L'argumentaire des sages n'apaise pas les passions
Le Président de la République devrait déclencher rapidement la clause de sauvegarde permettant à la France de suspendre la culture du maïs OGM MON810, sur la base "d'éléments scientifiques nouveaux" mis en avant par les experts de la Haute autorité provisoire.
Les termes exacts de l'avis, selon eux, sont que ces faits et questions représentent des interrogations. (Photos : www.rtl.fr/ blog.environnemental.info)
AFP
11 Janvier 2008
À 12:00
Nicolas Sarkozy a indiqué jeudi qu'il prendrait sa décision "dans les tout prochains jours", mais la colère gronde chez les partisans des cultures génétiquement modifiées.
Quatorze scientifiques membres de la Haute autorité provisoire sur les OGM (dont douze des 15 membres de sa section scientifique) ont contesté jeudi les "doutes sérieux" avancés par le président de cette instance Jean-François Le Grand pour présenter l'avis sur le maïs MON810.
Ils "font remarquer" dans un communiqué que "le projet d'avis qu'ils ont rédigé" ne comportait pas les termes "doutes sérieux".
Les termes exacts de l'avis, selon eux, sont que "ces faits et questions (...) représentent des interrogations".
Or, le Président Sarkozy avait indiqué lors de ses vœux à la presse mardi qu'il recourrait à la clause de sauvegarde précisément en cas de "doutes sérieux".
Pour sa part, le botaniste Pierre-Henri Gouyon, également membre de la Haute autorité et non signataire de ce communiqué, reconnaît dans une réponse écrite que le sénateur Jean-François Le Grand "aurait pu mieux séparer ce qui était le texte du comité de son interprétation". Il juge toutefois que "le doute est évident devant l'ensemble des faits".

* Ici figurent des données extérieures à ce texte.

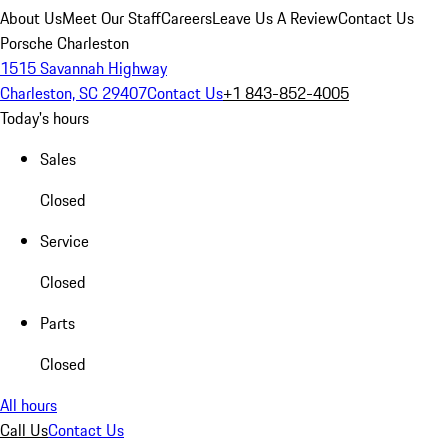
About Us
Meet Our Staff
Careers
Leave Us A Review
Contact Us
Porsche Charleston
1515 Savannah Highway
Charleston, SC 29407
Contact Us
+1 843-852-4005
Today's hours
Sales
Closed
Service
Closed
Parts
Closed
All hours
Call Us
Contact Us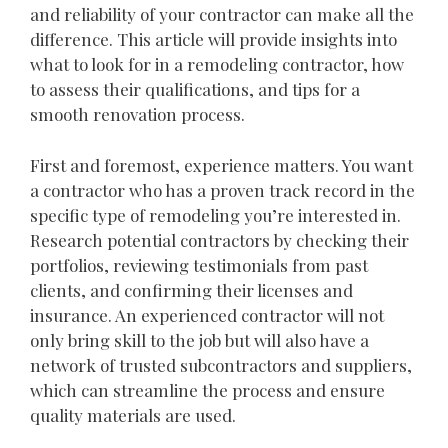
and reliability of your contractor can make all the
difference. This article will provide insights into
what to look for in a remodeling contractor, how
to assess their qualifications, and tips for a
smooth renovation process.
First and foremost, experience matters. You want
a contractor who has a proven track record in the
specific type of remodeling you’re interested in.
Research potential contractors by checking their
portfolios, reviewing testimonials from past
clients, and confirming their licenses and
insurance. An experienced contractor will not
only bring skill to the job but will also have a
network of trusted subcontractors and suppliers,
which can streamline the process and ensure
quality materials are used.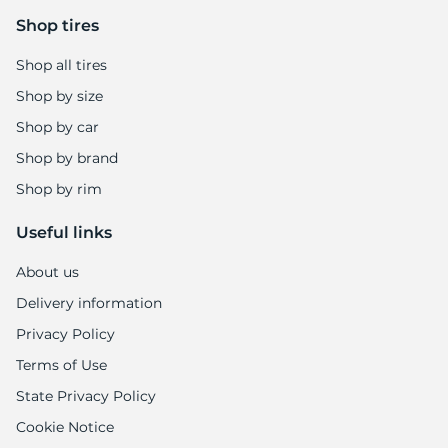
Shop tires
Shop all tires
Shop by size
Shop by car
Shop by brand
Shop by rim
Useful links
About us
Delivery information
Privacy Policy
Terms of Use
State Privacy Policy
Cookie Notice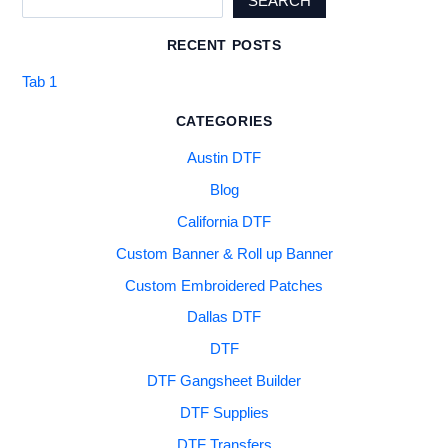
SEARCH
RECENT POSTS
Tab 1
CATEGORIES
Austin DTF
Blog
California DTF
Custom Banner & Roll up Banner
Custom Embroidered Patches
Dallas DTF
DTF
DTF Gangsheet Builder
DTF Supplies
DTF Transfers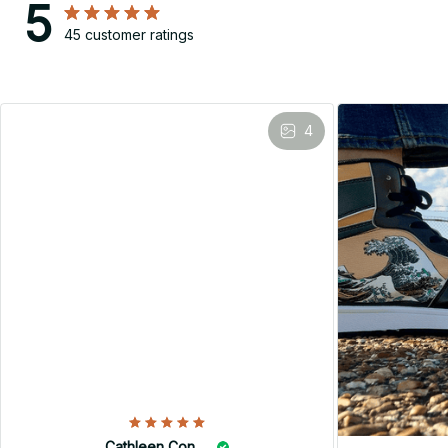
5
45 customer ratings
4
Cathleen Constantineau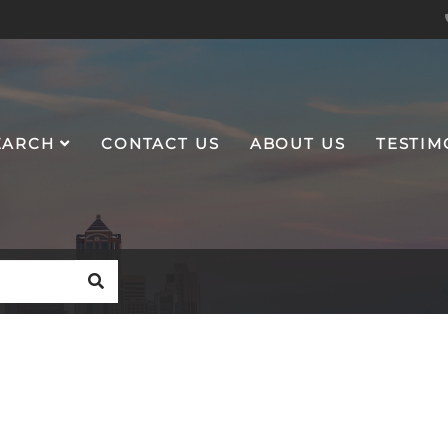
EARCH
CONTACT US
ABOUT US
TESTIM
SEARCH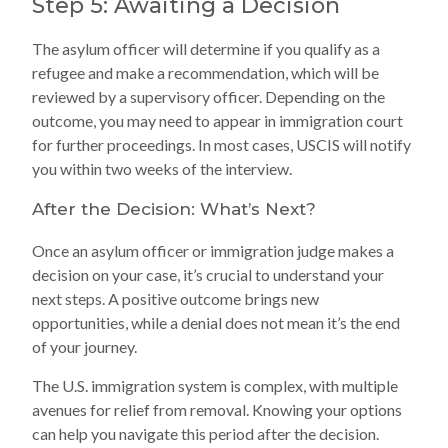
Step 5: Awaiting a Decision
The asylum officer will determine if you qualify as a
refugee and make a recommendation, which will be
reviewed by a supervisory officer. Depending on the
outcome, you may need to appear in immigration court
for further proceedings. In most cases, USCIS will notify
you within two weeks of the interview.
After the Decision: What’s Next?
Once an asylum officer or immigration judge makes a
decision on your case, it’s crucial to understand your
next steps. A positive outcome brings new
opportunities, while a denial does not mean it’s the end
of your journey.
The U.S. immigration system is complex, with multiple
avenues for relief from removal. Knowing your options
can help you navigate this period after the decision.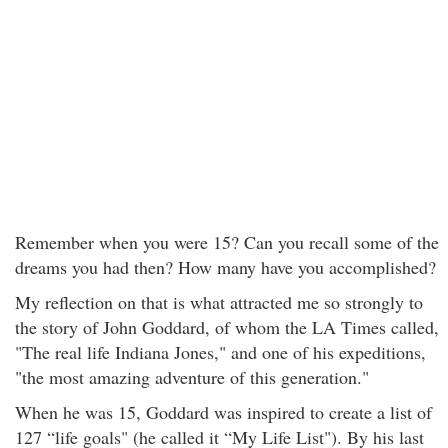
Remember when you were 15? Can you recall some of the
dreams you had then? How many have you accomplished?
My reflection on that is what attracted me so strongly to
the story of John Goddard, of whom the LA Times called,
"The real life Indiana Jones," and one of his expeditions,
"the most amazing adventure of this generation."
When he was 15, Goddard was inspired to create a list of
127 “life goals" (he called it “My Life List"). By his last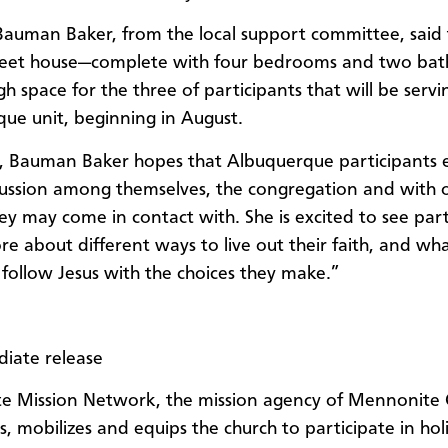
auman Baker, from the local support committee, said 
reet house—complete with four bedrooms and two bath
h space for the three of participants that will be servi
ue unit, beginning in August.
, Bauman Baker hopes that Albuquerque participants 
ussion among themselves, the congregation and with o
ey may come in contact with. She is excited to see part
re about different ways to live out their faith, and wha
follow Jesus with the choices they make.”
iate release
e Mission Network, the mission agency of Mennonite 
, mobilizes and equips the church to participate in holi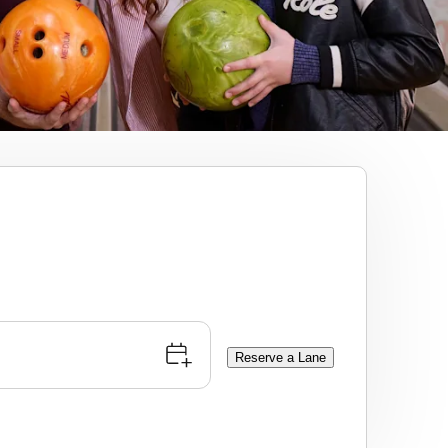
Reserve a Lane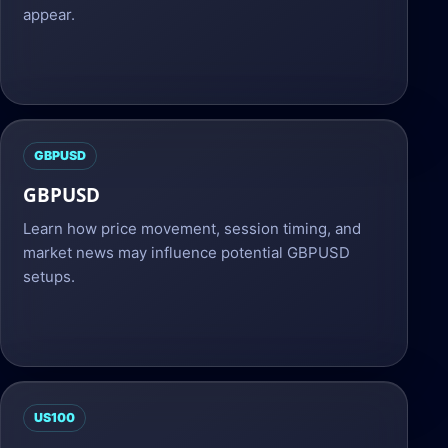
appear.
GBPUSD
GBPUSD
Learn how price movement, session timing, and
market news may influence potential GBPUSD
setups.
US100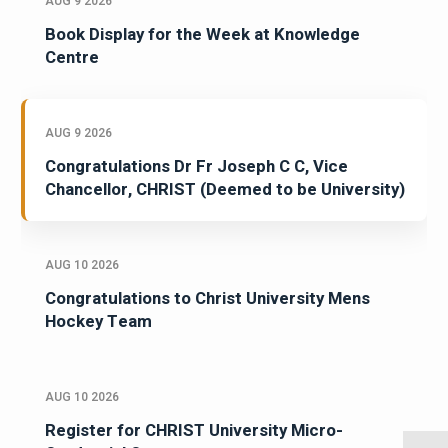
AUG 9 2026
Book Display for the Week at Knowledge
Centre
AUG 9 2026
Congratulations Dr Fr Joseph C C, Vice
Chancellor, CHRIST (Deemed to be University)
AUG 10 2026
Congratulations to Christ University Mens
Hockey Team
AUG 10 2026
Register for CHRIST University Micro-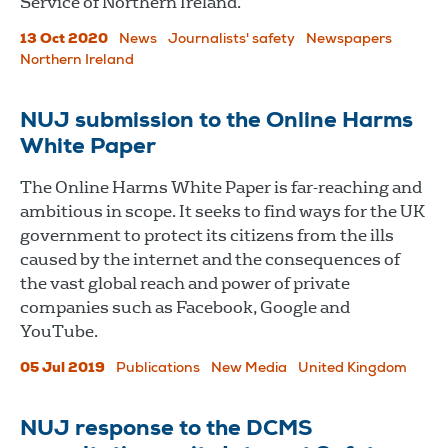
Service of Northern Ireland.
13 Oct 2020
News
Journalists' safety
Newspapers
Northern Ireland
NUJ submission to the Online Harms
White Paper
The Online Harms White Paper is far-reaching and
ambitious in scope. It seeks to find ways for the UK
government to protect its citizens from the ills
caused by the internet and the consequences of
the vast global reach and power of private
companies such as Facebook, Google and
YouTube.
05 Jul 2019
Publications
New Media
United Kingdom
NUJ response to the DCMS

Composé d'une quinzaine de chercheurs et d'autant de représentants des cultivateurs, semenciers et associations, le comité s'est appuyé sur les travaux scientifiques publiés après l'autorisation du MON810 en 1998.
"Ces travaux introduisent un doute très légitime", justifie un des membres de la Haute autorité, l'écologiste du CNRS Yvon Le Maho, membre de l'Académie des sciences, interrogé par l'AFP. "Je n'avais pas d'idée préconçue, ni pour ni contre (les OGM). Mais vis-à-vis des générations futures, on ne peut pas prendre de tels risques", juge-t-il.
L'avis évoque notamment "la caractérisation de la dispersion du pollen sur de grandes distances", donc le risque de dissémination accidentelle des OGM, parfois sur plusieurs dizaines de kilomètres comme observé au Canada, et aussi dans les sols, les sédiments et les cours d'eau, exposant les insectes et les animaux aquatiques, avec des conséquences sur leur développement et leur croissance."
"A partir du moment où on est en milieu ouvert, il ne peut pas y avoir d'étanchéité, donc de cultures sans OGM", affirme Gilles Eric Seralini, professeur de biologie moléculaire à l'Université de Caen, ancien membre de la précédente Commission d'évaluation (Commission du génie biomoléculaire).
Certes, répond Antoine Messéan, chercheur à l'Inra (Institut national de la rceherche agroomique), qui siège à la Haute Autorité mais juge que ses conclusions ne suffisent pas à déclencher la clause de sauvegarde.
"Le fait qu'il y ait dissémination du pollen, en tant que tel, ne peut pas être mis en avant dans une clause de sauvegarde". Or, poursuit-il, "ce n'est pas en soi un problème environnemental mais un problème économique" (pour les agriculteurs conventionnels ou bio dont les champs sont contaminés).
Le débat gagne les élus : le président de l'Assemblée nationale Bernard Accoyer a contesté l'avis de la Haute autorité, réclamant des décisions basées sur "de véritable conclusions scientifiques". Une "charge déplacée", selon le député PS du Gers Philippe Martin, qui représente les départements à la Haute autorité.